Despite the name, the condition doesn’t actually cause cysts. Instead, polycystic ovaries produce fluid-filled sacs that contain immature eggs, which means ovulation is less likely to take place. Women with the syndrome also tend to produce higher-than-normal amounts of male hormones, creating an imbalance in the body.
The condition can cause women to skip menstrual periods and makes it harder for them to fall pregnant, so it’s a common concern for millions - statistics state that around one in five UK women are affected by it.
The symptoms can be subtle though, and are often confused with other health conditions, making it harder to get a diagnosis.

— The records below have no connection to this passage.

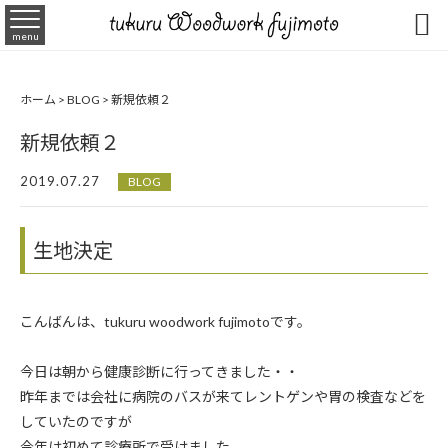

menu
ホーム
>
BLOG
>
新規依頼２
新規依頼２
2019.07.27
BLOG
生地決定
こんばんは、tukuru woodwork fujimotoです。
今日は朝から健康診断に行ってきました・・
昨年までは会社に病院のバスが来てレントゲンや胃の検査などを
していたのですが
今年は初めて診療所で受けました。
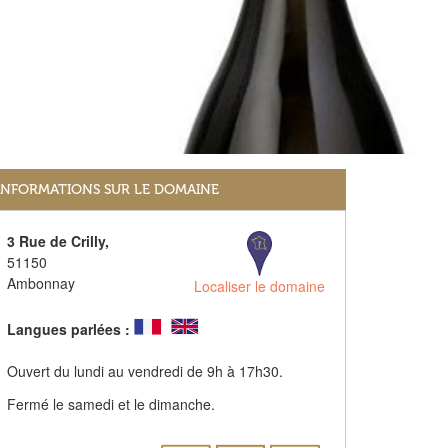
INFORMATIONS SUR LE DOMAINE
3 Rue de Crilly,
51150
Ambonnay
Localiser le domaine
Langues parlées :
Ouvert du lundi au vendredi de 9h à 17h30.
Fermé le samedi et le dimanche.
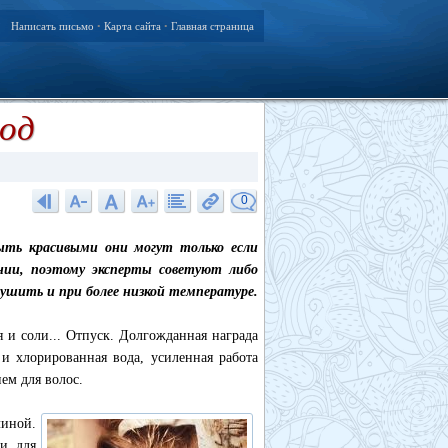
Написать письмо
Карта сайта
Главная страница
•
•
иод
0
ыть красивыми они могут только если
нии, поэтому эксперты советуют либо
сушить и при более низкой температуре.
я и соли... Отпуск. Долгожданная награда
 и хлорированная вода, усиленная работа
ем для волос.
линой.
и для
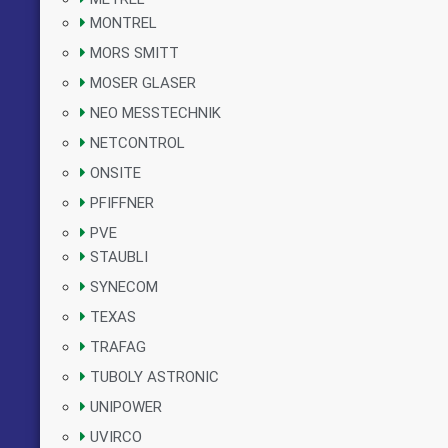
MONTREL
MORS SMITT
MOSER GLASER
NEO MESSTECHNIK
NETCONTROL
ONSITE
PFIFFNER
PVE
STAUBLI
SYNECOM
TEXAS
TRAFAG
TUBOLY ASTRONIC
UNIPOWER
UVIRCO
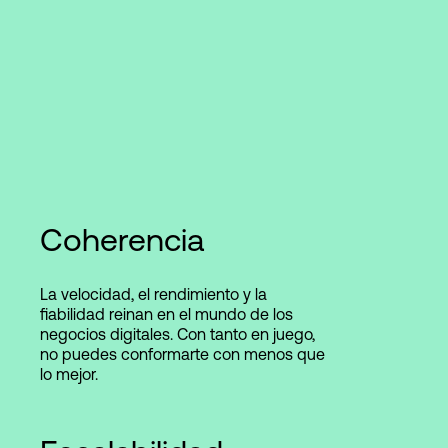
Coherencia
La velocidad, el rendimiento y la
fiabilidad reinan en el mundo de los
negocios digitales. Con tanto en juego,
no puedes conformarte con menos que
lo mejor.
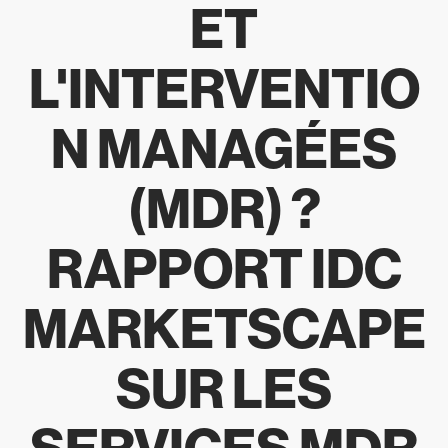
ET
L'INTERVENTIO
N MANAGÉES
(MDR) ?
RAPPORT IDC
MARKETSCAPE
SUR LES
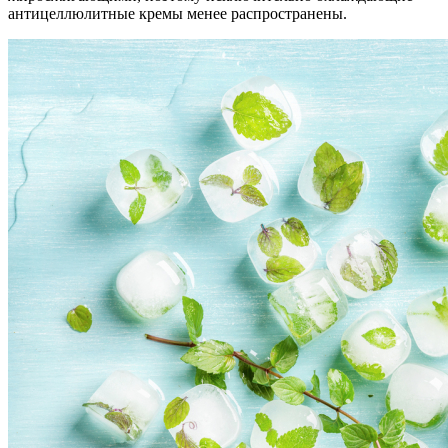
антицеллюлитные кремы менее распространены.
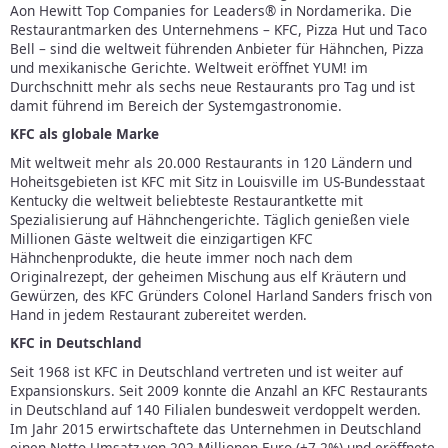
Aon Hewitt Top Companies for Leaders® in Nordamerika. Die
Restaurantmarken des Unternehmens – KFC, Pizza Hut und Taco
Bell – sind die weltweit führenden Anbieter für Hähnchen, Pizza
und mexikanische Gerichte. Weltweit eröffnet YUM! im
Durchschnitt mehr als sechs neue Restaurants pro Tag und ist
damit führend im Bereich der Systemgastronomie.
KFC als globale Marke
Mit weltweit mehr als 20.000 Restaurants in 120 Ländern und
Hoheitsgebieten ist KFC mit Sitz in Louisville im US-Bundesstaat
Kentucky die weltweit beliebteste Restaurantkette mit
Spezialisierung auf Hähnchengerichte. Täglich genießen viele
Millionen Gäste weltweit die einzigartigen KFC
Hähnchenprodukte, die heute immer noch nach dem
Originalrezept, der geheimen Mischung aus elf Kräutern und
Gewürzen, des KFC Gründers Colonel Harland Sanders frisch von
Hand in jedem Restaurant zubereitet werden.
KFC in Deutschland
Seit 1968 ist KFC in Deutschland vertreten und ist weiter auf
Expansionskurs. Seit 2009 konnte die Anzahl an KFC Restaurants
in Deutschland auf 140 Filialen bundesweit verdoppelt werden.
Im Jahr 2015 erwirtschaftete das Unternehmen in Deutschland
einen Netto-Umsatz von 202 Millionen Euro (+7,2%) und eröffnete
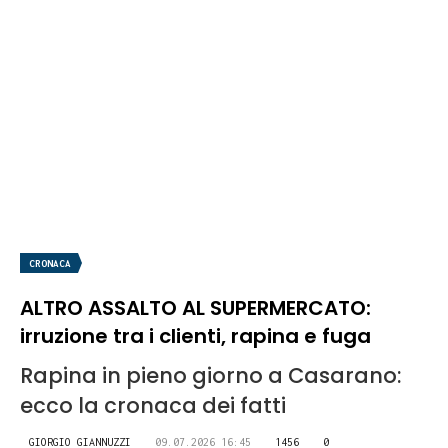
CRONACA
ALTRO ASSALTO AL SUPERMERCATO:
irruzione tra i clienti, rapina e fuga
Rapina in pieno giorno a Casarano:
ecco la cronaca dei fatti
GIORGIO GIANNUZZI
09.07.2026 16:45
1456
0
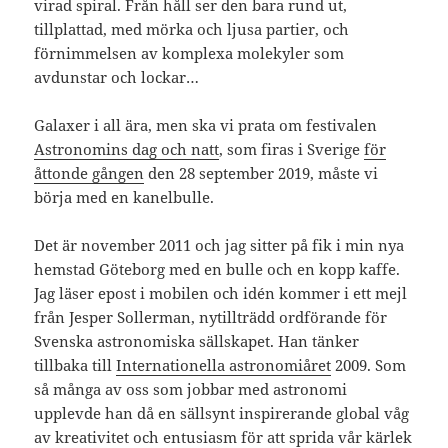
virad spiral. Från håll ser den bara rund ut,
tillplattad, med mörka och ljusa partier, och
förnimmelsen av komplexa molekyler som
avdunstar och lockar…
Galaxer i all ära, men ska vi prata om festivalen
Astronomins dag och natt
, som firas i Sverige
för
åttonde gången
den 28 september 2019, måste vi
börja med en kanelbulle.
Det är november 2011 och jag sitter på fik i min nya
hemstad Göteborg med en bulle och en kopp kaffe.
Jag läser epost i mobilen och idén kommer i ett mejl
från Jesper Sollerman, nytillträdd ordförande för
Svenska astronomiska sällskapet. Han tänker
tillbaka till
Internationella astronomiåret
2009. Som
så många av oss som jobbar med astronomi
upplevde han då en sällsynt inspirerande global våg
av kreativitet och entusiasm för att sprida vår kärlek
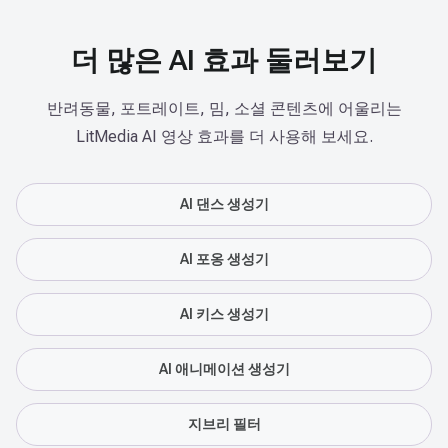
더 많은 AI 효과 둘러보기
반려동물, 포트레이트, 밈, 소셜 콘텐츠에 어울리는
LitMedia AI 영상 효과를 더 사용해 보세요.
AI 댄스 생성기
AI 포옹 생성기
AI 키스 생성기
AI 애니메이션 생성기
지브리 필터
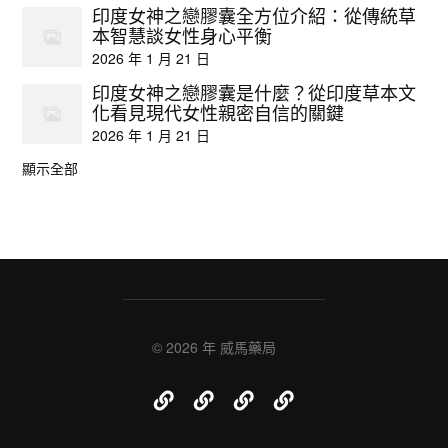
印度女神之戀膠囊全方位介紹：從傳統草
本智慧談女性身心平衡
2026 年 1 月 21 日
印度女神之戀膠囊是什麼？從印度草本文
化看見現代女性親密自信的關鍵
2026 年 1 月 21 日
顯示全部
© 2026 年
威馬藥局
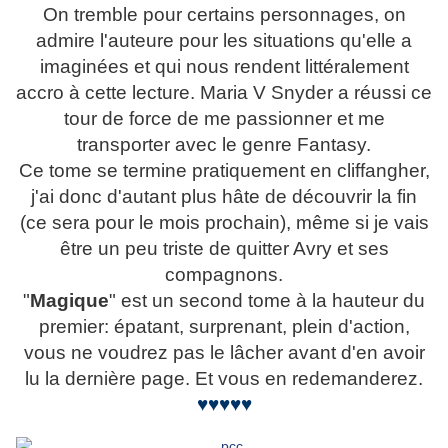
On tremble pour certains personnages, on
admire l'auteure pour les situations qu'elle a
imaginées et qui nous rendent littéralement
accro à cette lecture. Maria V Snyder a réussi ce
tour de force de me passionner et me
transporter avec le genre Fantasy.
Ce tome se termine pratiquement en cliffangher,
j'ai donc d'autant plus hâte de découvrir la fin
(ce sera pour le mois prochain), même si je vais
être un peu triste de quitter Avry et ses
compagnons.
"
Magique
" est un second tome à la hauteur du
premier: épatant, surprenant, plein d'action,
vous ne voudrez pas le lâcher avant d'en avoir
lu la dernière page. Et vous en redemanderez.
♥♥♥♥♥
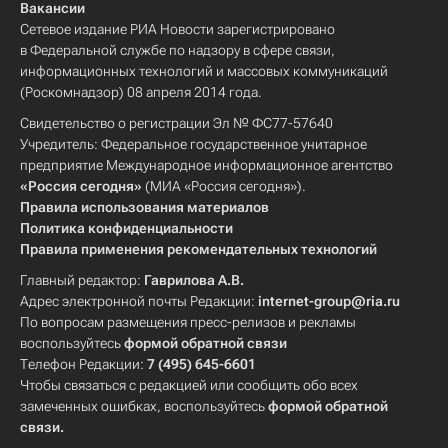
Вакансии
Сетевое издание РИА Новости зарегистрировано
в Федеральной службе по надзору в сфере связи,
информационных технологий и массовых коммуникаций
(Роскомнадзор) 08 апреля 2014 года.
Свидетельство о регистрации Эл № ФС77-57640
Учредитель: Федеральное государственное унитарное
предприятие Международное информационное агентство
«Россия сегодня»
(МИА «Россия сегодня»).
Правила использования материалов
Политика конфиденциальности
Правила применения рекомендательных технологий
Главный редактор:
Гаврилова А.В.
Адрес электронной почты Редакции:
internet-group@ria.ru
По вопросам размещения пресс-релизов и рекламы
воспользуйтесь
формой обратной связи
Телефон Редакции:
7 (495) 645-6601
Чтобы связаться с редакцией или сообщить обо всех
замеченных ошибках, воспользуйтесь
формой обратной
связи
.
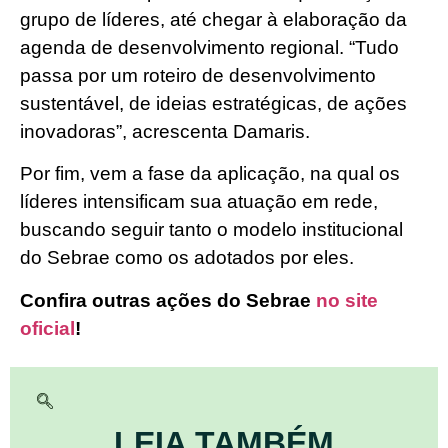
grupo de líderes, até chegar à elaboração da
agenda de desenvolvimento regional. “Tudo
passa por um roteiro de desenvolvimento
sustentável, de ideias estratégicas, de ações
inovadoras”, acrescenta Damaris.
Por fim, vem a fase da aplicação, na qual os
líderes intensificam sua atuação em rede,
buscando seguir tanto o modelo institucional
do Sebrae como os adotados por eles.
Confira outras ações do Sebrae
no site
oficial
!
LEIA TAMBÉM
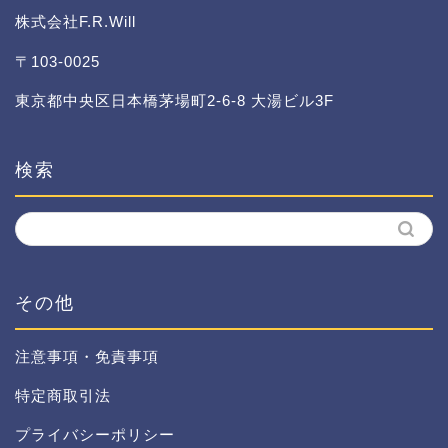
株式会社F.R.Will
〒103-0025
東京都中央区日本橋茅場町2-6-8 大湯ビル3F
検索
その他
注意事項・免責事項
特定商取引法
プライバシーポリシー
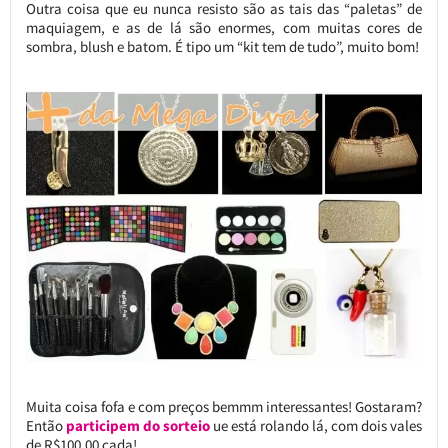
Outra coisa que eu nunca resisto são as tais das “paletas” de
maquiagem, e as de lá são enormes, com muitas cores de
sombra, blush e batom. É tipo um “kit tem de tudo”, muito bom!
Muita coisa fofa e com preços bemmm interessantes! Gostaram?
Então
participem do sorteio
ue está rolando lá, com dois vales
de R$100,00 cada!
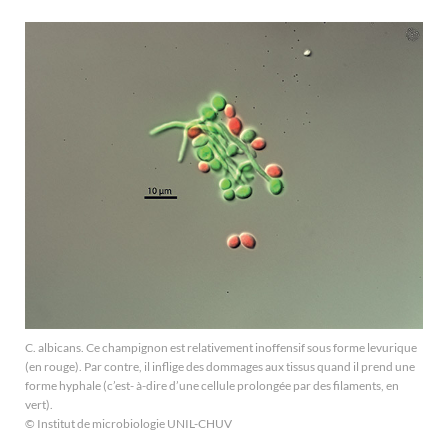
C. albicans. Ce champignon est relativement inoffensif sous forme levurique
(en rouge). Par contre, il inflige des dommages aux tissus quand il prend une
forme hyphale (c’est- à-dire d’une cellule prolongée par des filaments, en
vert).
© Institut de microbiologie UNIL-CHUV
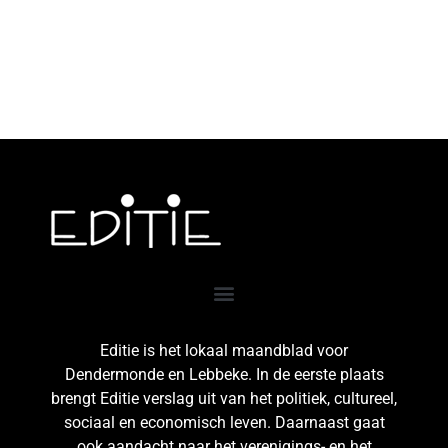
Editie is het lokaal maandblad voor
Dendermonde en Lebbeke. In de eerste plaats
brengt Editie verslag uit van het politiek, cultureel,
sociaal en economisch leven. Daarnaast gaat
ook aandacht naar het verenigings- en het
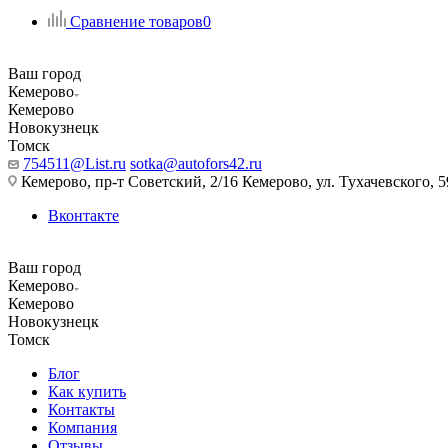
Сравнение товаров
0
Ваш город
Кемерово
Кемерово
Новокузнецк
Томск
754511@List.ru
sotka@autofors42.ru
Кемерово, пр-т Советский, 2/16 Кемерово, ул. Тухачевского, 5
Вконтакте
Ваш город
Кемерово
Кемерово
Новокузнецк
Томск
Блог
Как купить
Контакты
Компания
Отзывы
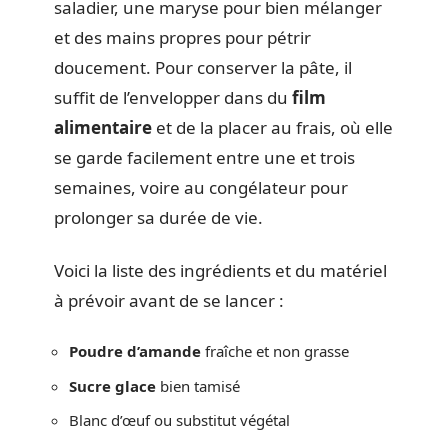
saladier, une maryse pour bien mélanger
et des mains propres pour pétrir
doucement. Pour conserver la pâte, il
suffit de l’envelopper dans du
film
alimentaire
et de la placer au frais, où elle
se garde facilement entre une et trois
semaines, voire au congélateur pour
prolonger sa durée de vie.
Voici la liste des ingrédients et du matériel
à prévoir avant de se lancer :
Poudre d’amande
fraîche et non grasse
Sucre glace
bien tamisé
Blanc d’œuf ou substitut végétal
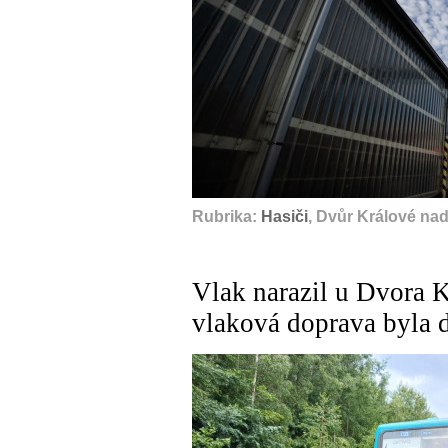
Rubrika:
Hasiči
, Dvůr Králové na
Vlak narazil u Dvora 
vlaková doprava byla 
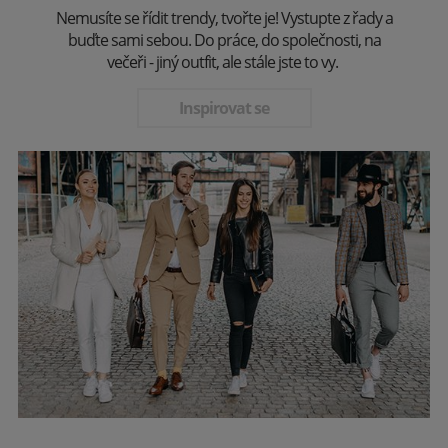
Nemusíte se řídit trendy, tvořte je! Vystupte z řady a
buďte sami sebou. Do práce, do společnosti, na
večeři - jiný outfit, ale stále jste to vy.
Inspirovat se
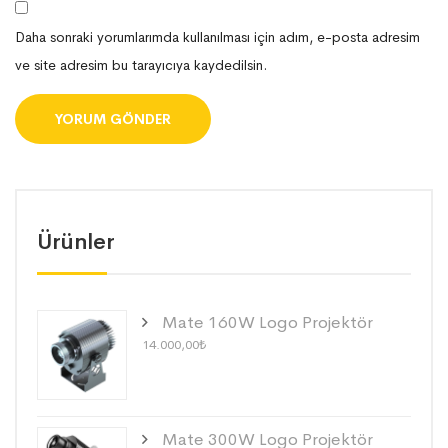
Daha sonraki yorumlarımda kullanılması için adım, e-posta adresim
ve site adresim bu tarayıcıya kaydedilsin.
Ürünler
Mate 160W Logo Projektör
14.000,00
₺
Mate 300W Logo Projektör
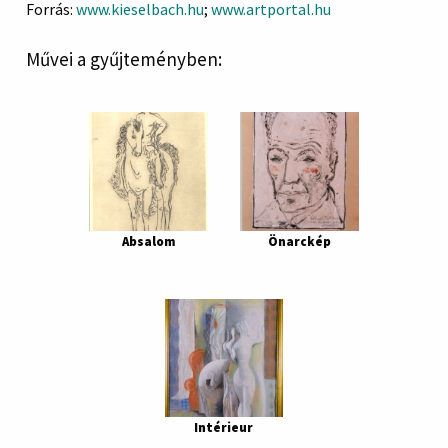
Forrás:
www.kieselbach.hu
;
www.artportal.hu
Művei a gyűjteményben:
Absalom
Önarckép
Intérieur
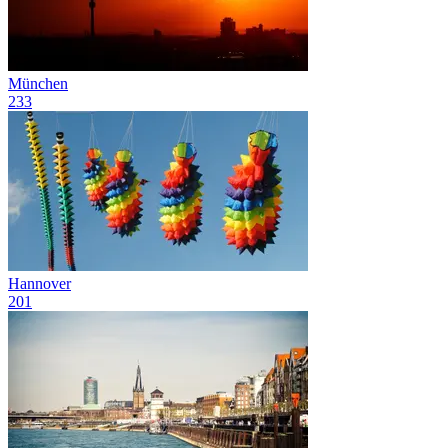
München
233
Hannover
201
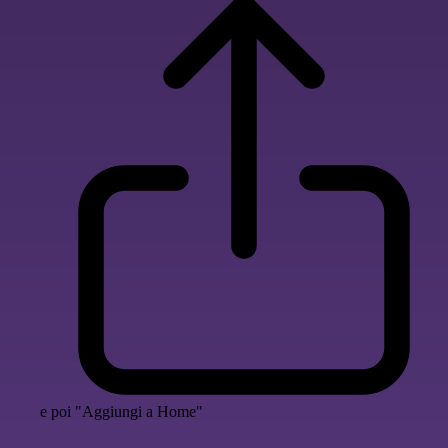
e poi "Aggiungi a Home"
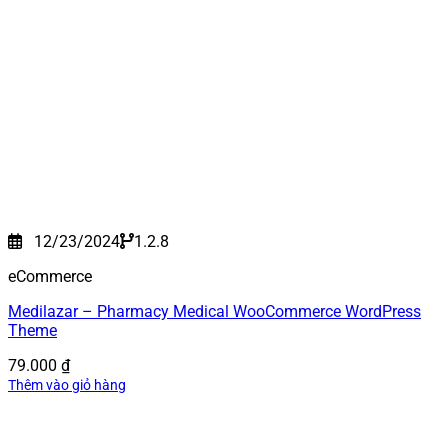
12/23/2024
1.2.8
eCommerce
Medilazar – Pharmacy Medical WooCommerce WordPress
Theme
79.000
₫
Thêm vào giỏ hàng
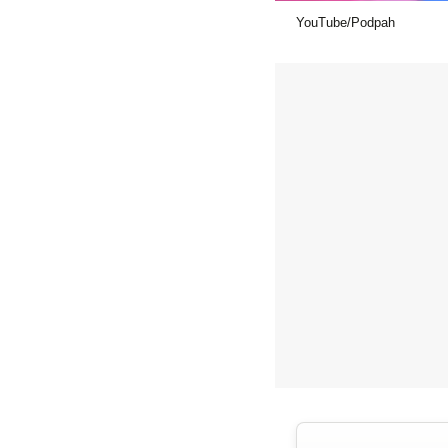
YouTube/Podpah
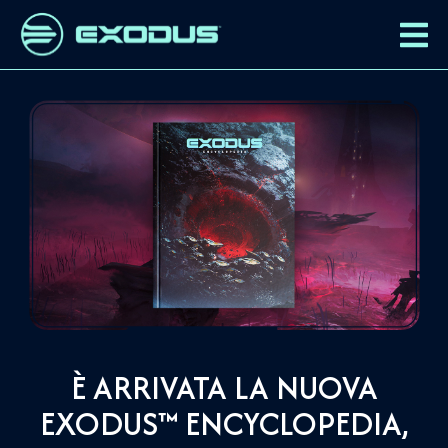
È ARRIVATA LA NUOVA
EXODUS™ ENCYCLOPEDIA,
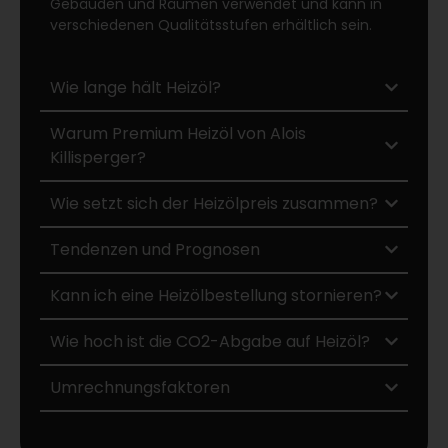
Gebäuden und Räumen verwendet und kann in
verschiedenen Qualitätsstufen erhältlich sein.
Wie lange hält Heizöl?
Warum Premium Heizöl von Alois
Killisperger?
Wie setzt sich der Heizölpreis zusammen?
Tendenzen und Prognosen
Kann ich eine Heizölbestellung stornieren?
Wie hoch ist die CO2-Abgabe auf Heizöl?
Umrechnungsfaktoren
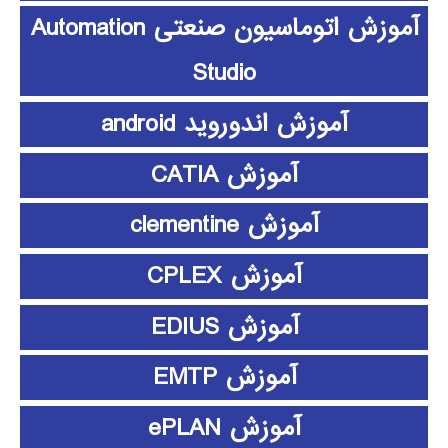
آموزش اتوماسیون صنعتی Automation
Studio
آموزش اندوروید android
آموزش CATIA
آموزش clementine
آموزش CPLEX
آموزش EDIUS
آموزش EMTP
آموزش ePLAN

What are the signs of PCOS?
Some of the main symptoms of the condition include having irregular periods or no periods at all, and difficulty falling pregnant.
While the condition doesn’t pose any serious threat to a woman’s health, it is one of the most common causes of infertility in the UK.
Because of the higher levels of testosterone in the body, PCOS can cause excessive hair growth on the face and body. Women may also notice weight gain, thinning hair or hair loss, and oily skin or acne on their face.
Having polycystic ovaries can also increase a woman’s chance of developing other health conditions such as type 2 diabetes, depression, high blood pressure and high cholesterol.
During ovulation, the uterine lining sheds, but if you don’t ovulate every month, the lining can build up, which can increase a woman’s risk of developing womb cancer too.
It’s not known why PCOS happens, but experts believe that it may have a genetic link. The hormone imbalance experienced by women with PCOS may be a contributing factor too.
What to do if you think you might have PCOS
According to the NHS, the symptoms will often present themselves by your late teens or early twenties.
While there is no cure for PCOS, there are ways that the symptoms can be effectively managed. These include making healthy lifestyle changes and your GP may also prescribe suitable medication too.
Fortunately, with the right treatment, most women with PCOS are able to have children.
If you’re concerned that you may have PCOS, the best thing to do is speak to your GP. While it’s not life-threatening, a doctor can carry out checks to rule out any other conditions.